It’s Not Just BYOD Policy Anymore
I wonder how many companies or firms are still pondering their first BYOD policy. One would almost assume that this decision is one whose time has past, that just about everyone would have addressed how they are going to live with employee use of their own devices. But, for those who haven’t, the bad news may be not just that they are behind that curve…the road ahead of them has an even sharper curve, one that can make seasoned policy-makers shudder; and make policy implementers and enforcers cry out loud. That looming issue is intrinsically connected to BYOD, just expands the playing field, not so much in stating the policy itself, but enforcing and managing it.
The prickly issue is – portable device application management…identifying the problem of users storing, sharing and, more often now, creating company documents in applications that are out of the company’s control. I just looked at the Share function for one popular blog that I follow; when I clicked on the Share button, a screen with 84 different application icons came up. That’s 84 (!) different places that one document can be routed by the person reading the document.
Now, granted that one employee is more than likely not utilizing anywhere near 84 apps to stick company documents out of reach; but the staggering number of social sharing and media storing apps makes tracking and restricting access so difficult, without even mentioning e-discovery. Companies have to face the reality that users are more and more likely to be using these apps as part of their BYOD, whether the company has a policy, approves BYOD use, or not…they are just going to do it. As a recent Technologist article ably points out, BYOD policies are a good and necessary thing to have, obviously…but the very actions the policies exist to manage are extremely hard to control. As their article states, if the employee is using a company-approved device, maybe…just maybe…the documents being stored/shared are backed up by a company server. But too often, the apps are “renegades” – new apps not yet under company watchlist, or apps that the employee is using without permission, the most likely scenario.

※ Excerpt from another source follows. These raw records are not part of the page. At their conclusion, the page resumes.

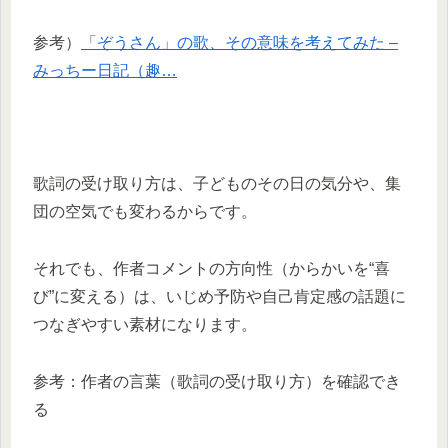
参考）
「ぞうさん」の歌、その意味を考えてみた –
みっちー日記（趣…
歌詞の受け取り方は、子どものその日の気分や、集
団の空気でも変わるからです。
それでも、作者コメントの方向性（からかいを“喜
び”に変える）は、いじめ予防や自己肯定感の話題に
つなぎやすい素材になります。​
参考：作者の言葉（歌詞の受け取り方）を確認でき
る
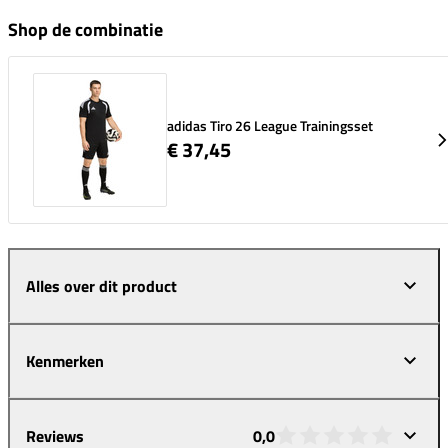
Shop de combinatie
adidas Tiro 26 League Trainingsset
€ 37,45
Alles over dit product
Kenmerken
Reviews
0,0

So what can happen, what can the company do. If the company becomes aware of an employee creating, storing or sharing documents frequently or erratically as against policy, they still have leverage to get control of the device by having the employee deliver it…but this can depend on the strength of the policy and its scope. If the device is provided by the company, there is a lot more control and a lot less wriggle room to get the device. If the device is owned by the employee, the policy becomes that much more important, in terms of how well it spells out the company’s right to access the device so that the employee is VERY AWARE that this can happen. The real headaches start when the employee in question has left the company; now they may be looking at subpoenas or other types of court orders or incentives to turn in the device, in hopes the terminated employee can be contacted and the device still exists. Again, policy helps.

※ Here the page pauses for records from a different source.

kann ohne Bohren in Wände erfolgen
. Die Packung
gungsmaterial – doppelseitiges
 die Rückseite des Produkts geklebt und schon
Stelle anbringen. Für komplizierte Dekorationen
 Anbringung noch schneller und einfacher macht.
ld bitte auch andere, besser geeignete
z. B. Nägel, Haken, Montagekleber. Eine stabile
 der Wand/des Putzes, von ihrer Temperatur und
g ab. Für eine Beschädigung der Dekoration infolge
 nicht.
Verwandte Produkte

But what about those darn apps? What if they’ve been deleted, or what if the app developer won’t release data? At least if the app no longer exists, the data is possibly no longer being shared, but it is also no longer retrievable for litigation or regulatory matters. One solution of sorts exists for company-owned devices where the company can restrict what apps can be loaded on or accessed by the device; at least the path for moving documents becomes more difficult. Another possibility is providing company-controlled and -accessible document storage devices for the employee’s device, with training and guidelines that clearly state the employee is to store and use company data only on those apps.

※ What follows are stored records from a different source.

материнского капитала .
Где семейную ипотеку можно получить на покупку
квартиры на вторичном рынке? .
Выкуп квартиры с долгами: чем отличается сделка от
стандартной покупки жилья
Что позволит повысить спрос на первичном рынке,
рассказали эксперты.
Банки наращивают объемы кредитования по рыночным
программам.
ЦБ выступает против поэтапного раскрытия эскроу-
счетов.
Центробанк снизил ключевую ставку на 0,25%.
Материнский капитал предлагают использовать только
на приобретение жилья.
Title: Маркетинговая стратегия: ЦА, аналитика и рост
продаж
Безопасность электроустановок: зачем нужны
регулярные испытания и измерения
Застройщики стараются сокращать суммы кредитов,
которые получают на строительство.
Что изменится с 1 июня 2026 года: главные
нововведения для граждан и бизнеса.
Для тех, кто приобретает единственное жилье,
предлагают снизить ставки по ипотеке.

It is impossible to totally stop employees from making off with documents, or using unauthorized apps or other nefarious activities completely. Just as with any other activity, honesty and individual responsibility is what will “prevent” data loss. But, recognizing that things will happen, a company has to recognize the potential threat, and do what they can to put protections in place, including technical protection, policies and punishment; but most importantly, they must have responsible and mature employees and properly train them with a heightened awareness of what the “right thing to do” is. A seemingly overlooked fact is that far more data is lost through lack of training and awareness for employees than through malicious acts such as theft; companies need to understand that, if they will treat their employees as adults, train them properly and make them aware of the consequences of improper acts with company information, they can alleviate a lot of problems. But the company still must become savvy about BYOD and the apps that proliferate along with them, and implement methodologies and policies to address their existence. And sooner, rather than later…or too late.